To-do item >>
Copy the listing below word for word, line by line, and leave the pictures out of your answer.

Dataset entries >>
----
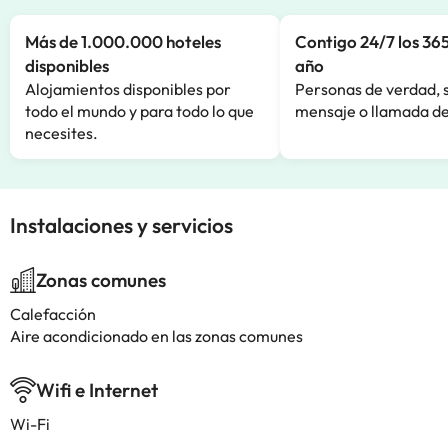
Más de 1.000.000 hoteles
Contigo 24/7 los 365
disponibles
año
Alojamientos disponibles por
Personas de verdad, 
todo el mundo y para todo lo que
mensaje o llamada de
necesites.
Instalaciones y servicios
Zonas comunes
Calefacción
Aire acondicionado en las zonas comunes
Wifi e Internet
Wi-Fi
----
Solution to this problem >>
Más de 1.000.000 hoteles
Contigo 24/7 los 365
disponibles
año
Alojamientos disponibles por
Personas de verdad, 
todo el mundo y para todo lo que
mensaje o llamada de
necesites.
Instalaciones y servicios
Zonas comunes
Calefacción
Aire acondicionado en las zonas comunes
Wifi e Internet
Wi-Fi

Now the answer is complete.